Chicago and Illinois aren’t the only places trying to minimize the impact of No Child Left Behind during the first year of implementation. Here is a glimpse at what’s happening in other cities and states, according to recent newspaper reports.


Only 200 get to go. Only 11 elementary and middle schools met the School Board’s criteria for receiving schools. The criteria included distance limits, a minimum achievement level and excess capacity that, contrary to federal directives, took class size into consideration. Baltimore has 83 failing schools enrolling 30,000 students. The 11 receiving schools have fewer than 200 open seats.


Little early interest. The nation’s largest public school system put relatively loose limits on school choice for the some 400,000 students attending the almost 400 schools, a third of the total, deemed to be failing under NCLB. Children who want to transfer must choose another school in the same subdistrict, which typically have about 30 schools each. In one subdistrict, parents of only 20 children expressed an interest.


One school loses 70. Only 109 children asked to transfer out of this city’s five failing schools, but 70 were from the same school. Some 4,500 students were eligible. Officials gave parents just one choice, based on proximity and available space. Two of the five failing schools are managed by the for-profit Edison Schools Inc.


Do it yourself. The district told parents that no schools had available slots and that they should scout their own options at charter schools and schools in neighboring districts. No open slots were found.

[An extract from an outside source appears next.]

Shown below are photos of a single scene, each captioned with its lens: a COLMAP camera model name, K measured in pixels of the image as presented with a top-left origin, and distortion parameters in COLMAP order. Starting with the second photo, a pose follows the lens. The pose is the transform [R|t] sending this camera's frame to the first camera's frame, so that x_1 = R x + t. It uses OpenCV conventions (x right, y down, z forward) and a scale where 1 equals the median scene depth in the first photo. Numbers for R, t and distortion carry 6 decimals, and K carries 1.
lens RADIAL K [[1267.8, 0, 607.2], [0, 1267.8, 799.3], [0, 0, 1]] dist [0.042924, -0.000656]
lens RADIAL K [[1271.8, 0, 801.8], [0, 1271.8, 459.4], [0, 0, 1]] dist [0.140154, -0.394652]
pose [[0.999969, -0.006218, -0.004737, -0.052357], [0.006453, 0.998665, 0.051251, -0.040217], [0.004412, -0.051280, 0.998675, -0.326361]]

Choosing blind. Initially, the district gave parents at 17 failing schools four days to indicate whether they wanted to transfer their children, but it did not identify the receiving schools. Instead, the district planned to assign children to new schools later in the summer. “Low-income kids and families should have the same opportunities for choosing what schools their kids go to as anyone else in Albuquerque,” a critic told the Albuquerque Tribune. The district subsequently paired each of the 17 with three receiving schools. It also gave parents a choice of any school with openings, so long as they transported their children. The district would reimburse them at 35 cents a mile. These children got priority over students wanting to transfer from non-failing schools.


Pressure expands choice. Initially, the School Board restricted transfers to just two receiving schools. Following criticism from the community, it increased the number to six. Four schools were deemed to be failing in this district of 62,000 students.


January transfer. For Kentucky, the U.S. Department of Education used scores from two years ago to identify failing schools. The state protested and won permission to use more recent scores. However, those scores will not be released until September. As a result, the state would like to hold off on student transfers until semester break in January, but does not know whether the feds will permit that, according to a spokesperson. Kentucky was one of the first states to set long-term goals for bringing all students to proficiency.


High standards. Georgia set a relatively high standard, requiring improvement among various demographic subgroups, not just the student body as a whole. As a result, 437 of its 1,607 elementary and middle schools, or 27 percent, were found to be failing under NCLB.


Recalibrating standards. In Louisiana, the state renamed the performance levels on its required graduation test. The highest level had been “advanced,” followed by “proficient,” “basic,” “approaching basic” and “unsatisfactory.” The state had set a goal of bringing all students to basic in 10 years and to proficient in 20 years, meaning by 2019. The federal legislation requires that students be “proficient” in 12 years. To maintain its own timetable without risking the loss of federal money, Louisiana converted “proficient” to “mastery.”


No failing schools. There is wide variation among states on the number and percentage of schools deemed to be failing under NCLB. For example, Arkansas and Wyoming have none this year. Michigan has the most, 1,513. The reason is that the federal law allows states to set their own standards. To discourage states from setting low standards, NCLB requires them to administer the National Assessment of Educational Progress (NAEP) to a sample of students every two years. By comparing those scores with NCLB results, judgments can be made on the rigor of state standards. In the most recent round of testing, Arkansas scored below the national average of NAEP, and Wyoming scored above.